I finished a task at work, and I walked down the street to the cathedral during my break. I sat in the back row and meditated. I sat there and breathed. The New Moon was last night, so I made some wishes, too. I felt so good when I finished. I’m calmer, and I don’t feel any irritation building.
Today, I am grateful for the exercise I get from speed walking. I walk early in the morning after I’ve meditated. It’s still dark most mornings, and the world is quiet. It’s really nice. I walk by some gardens, and one has a night-blooming jasmine that smells divine.
I went out and walked during my lunch break, too. That’s not usual, and I got really sweaty. Still, I enjoyed it. I love the feeling of moving. It’s very comforting.
I didn’t just walk through the stuff. I breathed through it.
Meditation has worked for me once again. This time I combined a releasing visualization that a good friend walked me through on the phone. The result was astonishing. I felt completely better. I was exhausted after the visualization from releasing all that negativity. I also have a much better view of the end of that relationship.
The visualization is not complicated. Here’s a step-by-step guide, if you want to try it.
- Sit comfortably, breathe evenly, and relax.
- Ask an angel to be near you.
- Imagine you are sitting in a shaft of beautiful blue-green light, and breathe it in over and over.
- Imagine a cylinder of white light in front of you.
- Imagine all the negativity in you about any particular topic. Ask the angel to help you pull that negativity out. Once it’s out, wad it up into a ball.

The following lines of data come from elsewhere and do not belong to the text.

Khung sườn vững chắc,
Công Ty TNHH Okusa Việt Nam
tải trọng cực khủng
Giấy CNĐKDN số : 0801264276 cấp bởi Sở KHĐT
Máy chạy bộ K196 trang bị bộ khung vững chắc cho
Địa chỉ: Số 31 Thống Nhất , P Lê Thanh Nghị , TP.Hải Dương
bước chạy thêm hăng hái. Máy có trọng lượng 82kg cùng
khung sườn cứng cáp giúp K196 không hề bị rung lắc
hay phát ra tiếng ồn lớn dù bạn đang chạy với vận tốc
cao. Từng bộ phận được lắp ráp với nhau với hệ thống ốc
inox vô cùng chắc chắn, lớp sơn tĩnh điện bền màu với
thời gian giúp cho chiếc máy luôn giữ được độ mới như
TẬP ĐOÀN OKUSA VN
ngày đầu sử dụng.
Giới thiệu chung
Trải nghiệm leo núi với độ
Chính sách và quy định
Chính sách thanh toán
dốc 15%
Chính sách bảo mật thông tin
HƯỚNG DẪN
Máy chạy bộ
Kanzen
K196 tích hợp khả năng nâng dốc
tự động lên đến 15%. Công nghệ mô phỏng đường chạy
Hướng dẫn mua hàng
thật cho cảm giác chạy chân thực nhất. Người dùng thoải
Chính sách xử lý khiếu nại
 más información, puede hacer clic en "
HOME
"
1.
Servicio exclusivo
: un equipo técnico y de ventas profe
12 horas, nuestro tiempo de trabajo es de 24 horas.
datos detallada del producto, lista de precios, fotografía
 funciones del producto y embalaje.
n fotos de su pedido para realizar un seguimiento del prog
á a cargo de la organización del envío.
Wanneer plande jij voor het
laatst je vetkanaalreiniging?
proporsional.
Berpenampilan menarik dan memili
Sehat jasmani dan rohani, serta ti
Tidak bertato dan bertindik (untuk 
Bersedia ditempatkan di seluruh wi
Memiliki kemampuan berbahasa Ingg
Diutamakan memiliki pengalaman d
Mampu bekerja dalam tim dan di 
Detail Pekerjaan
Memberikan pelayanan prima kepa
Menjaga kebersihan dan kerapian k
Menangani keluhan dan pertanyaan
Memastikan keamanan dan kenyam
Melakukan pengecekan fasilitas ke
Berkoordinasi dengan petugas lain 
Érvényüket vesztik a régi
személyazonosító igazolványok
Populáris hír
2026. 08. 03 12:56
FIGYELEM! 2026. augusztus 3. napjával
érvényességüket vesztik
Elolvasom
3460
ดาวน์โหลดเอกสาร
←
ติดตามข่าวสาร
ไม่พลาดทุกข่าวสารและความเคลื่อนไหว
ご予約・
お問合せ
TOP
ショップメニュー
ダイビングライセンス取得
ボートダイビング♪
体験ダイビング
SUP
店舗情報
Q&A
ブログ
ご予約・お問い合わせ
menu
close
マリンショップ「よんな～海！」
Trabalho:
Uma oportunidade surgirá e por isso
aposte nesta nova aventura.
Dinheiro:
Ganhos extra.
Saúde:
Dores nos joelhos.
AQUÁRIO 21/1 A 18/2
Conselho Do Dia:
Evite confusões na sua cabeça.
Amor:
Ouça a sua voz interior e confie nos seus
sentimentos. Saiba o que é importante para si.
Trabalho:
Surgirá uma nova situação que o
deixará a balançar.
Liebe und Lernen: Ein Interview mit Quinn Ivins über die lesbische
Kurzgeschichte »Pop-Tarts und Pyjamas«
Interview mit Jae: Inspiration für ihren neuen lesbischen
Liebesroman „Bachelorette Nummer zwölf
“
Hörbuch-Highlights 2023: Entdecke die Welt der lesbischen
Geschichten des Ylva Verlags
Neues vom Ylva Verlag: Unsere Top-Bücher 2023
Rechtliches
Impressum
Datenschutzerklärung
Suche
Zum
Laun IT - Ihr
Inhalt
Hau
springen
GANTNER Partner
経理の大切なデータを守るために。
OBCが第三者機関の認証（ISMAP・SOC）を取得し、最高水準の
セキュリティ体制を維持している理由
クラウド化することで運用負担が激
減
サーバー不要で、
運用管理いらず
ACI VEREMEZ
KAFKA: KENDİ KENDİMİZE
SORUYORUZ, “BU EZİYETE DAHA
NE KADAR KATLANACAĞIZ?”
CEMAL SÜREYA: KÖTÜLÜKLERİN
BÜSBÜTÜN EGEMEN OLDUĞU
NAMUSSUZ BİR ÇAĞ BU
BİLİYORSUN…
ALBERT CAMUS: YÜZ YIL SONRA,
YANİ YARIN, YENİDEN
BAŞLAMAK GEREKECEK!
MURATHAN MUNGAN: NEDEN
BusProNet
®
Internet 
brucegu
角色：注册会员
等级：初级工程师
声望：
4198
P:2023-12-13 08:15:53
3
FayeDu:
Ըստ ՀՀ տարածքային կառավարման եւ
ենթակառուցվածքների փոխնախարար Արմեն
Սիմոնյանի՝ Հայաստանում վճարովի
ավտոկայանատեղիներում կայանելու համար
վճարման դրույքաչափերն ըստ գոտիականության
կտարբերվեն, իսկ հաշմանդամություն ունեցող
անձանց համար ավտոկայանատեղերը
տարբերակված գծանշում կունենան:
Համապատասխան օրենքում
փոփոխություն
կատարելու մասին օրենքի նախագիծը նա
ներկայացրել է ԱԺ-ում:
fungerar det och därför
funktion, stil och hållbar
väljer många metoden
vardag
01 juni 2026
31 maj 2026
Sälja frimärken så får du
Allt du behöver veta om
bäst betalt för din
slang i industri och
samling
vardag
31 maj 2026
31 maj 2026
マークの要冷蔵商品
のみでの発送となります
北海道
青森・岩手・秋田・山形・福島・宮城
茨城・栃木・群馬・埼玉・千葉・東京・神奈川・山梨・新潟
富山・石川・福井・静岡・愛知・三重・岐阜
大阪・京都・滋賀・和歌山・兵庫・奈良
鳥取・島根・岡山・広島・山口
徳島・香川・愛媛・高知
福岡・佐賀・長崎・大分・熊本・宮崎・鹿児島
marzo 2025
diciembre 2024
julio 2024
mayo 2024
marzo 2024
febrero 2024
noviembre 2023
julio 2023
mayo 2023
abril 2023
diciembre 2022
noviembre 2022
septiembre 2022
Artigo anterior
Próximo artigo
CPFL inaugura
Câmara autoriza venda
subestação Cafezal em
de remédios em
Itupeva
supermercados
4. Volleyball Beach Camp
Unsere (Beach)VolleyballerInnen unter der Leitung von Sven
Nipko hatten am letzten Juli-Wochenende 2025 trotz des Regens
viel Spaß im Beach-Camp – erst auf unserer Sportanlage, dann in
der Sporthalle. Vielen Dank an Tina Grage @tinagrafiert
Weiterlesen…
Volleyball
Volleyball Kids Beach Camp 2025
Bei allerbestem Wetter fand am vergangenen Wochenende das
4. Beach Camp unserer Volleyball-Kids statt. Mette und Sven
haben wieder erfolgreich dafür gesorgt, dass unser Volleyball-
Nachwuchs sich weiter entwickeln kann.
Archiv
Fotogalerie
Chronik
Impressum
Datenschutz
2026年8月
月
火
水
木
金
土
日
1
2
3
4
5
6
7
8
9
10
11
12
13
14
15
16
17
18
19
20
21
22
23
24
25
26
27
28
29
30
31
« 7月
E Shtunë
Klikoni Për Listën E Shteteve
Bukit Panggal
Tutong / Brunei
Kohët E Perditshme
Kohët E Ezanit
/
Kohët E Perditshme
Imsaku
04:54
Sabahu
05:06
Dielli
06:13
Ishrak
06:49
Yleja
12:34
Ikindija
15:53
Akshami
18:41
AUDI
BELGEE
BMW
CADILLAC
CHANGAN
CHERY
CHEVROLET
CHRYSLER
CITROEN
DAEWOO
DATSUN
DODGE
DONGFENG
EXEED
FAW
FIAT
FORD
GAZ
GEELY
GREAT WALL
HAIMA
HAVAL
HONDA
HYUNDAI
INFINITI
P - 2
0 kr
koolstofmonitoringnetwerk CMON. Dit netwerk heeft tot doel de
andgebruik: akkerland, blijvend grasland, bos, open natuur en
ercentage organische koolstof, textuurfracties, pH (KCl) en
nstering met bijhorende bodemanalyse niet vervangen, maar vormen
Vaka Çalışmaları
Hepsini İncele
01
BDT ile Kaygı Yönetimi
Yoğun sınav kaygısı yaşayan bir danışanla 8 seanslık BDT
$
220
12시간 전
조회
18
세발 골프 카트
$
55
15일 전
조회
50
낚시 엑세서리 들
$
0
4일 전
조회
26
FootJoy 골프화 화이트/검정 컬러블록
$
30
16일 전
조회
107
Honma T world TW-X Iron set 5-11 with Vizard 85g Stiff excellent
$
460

- Place that ball in the cylinder of light, and ask that it be transformed into something positive. I like asking it to be transformed into the laughter of children or nourishing rain on areas of drought.
- Finally, breathe more of the beautiful light you’re sitting in.
That’s it. You did it. The beauty is it can be repeated as often as you want about any topic you want. Don’t be discouraged if the negativity returns. That’s not failure. It may take days, weeks, months, or even years of repeated release for something to leave altogether.
This isn’t a race. My healing took decades. It’s worth it. I feel so good.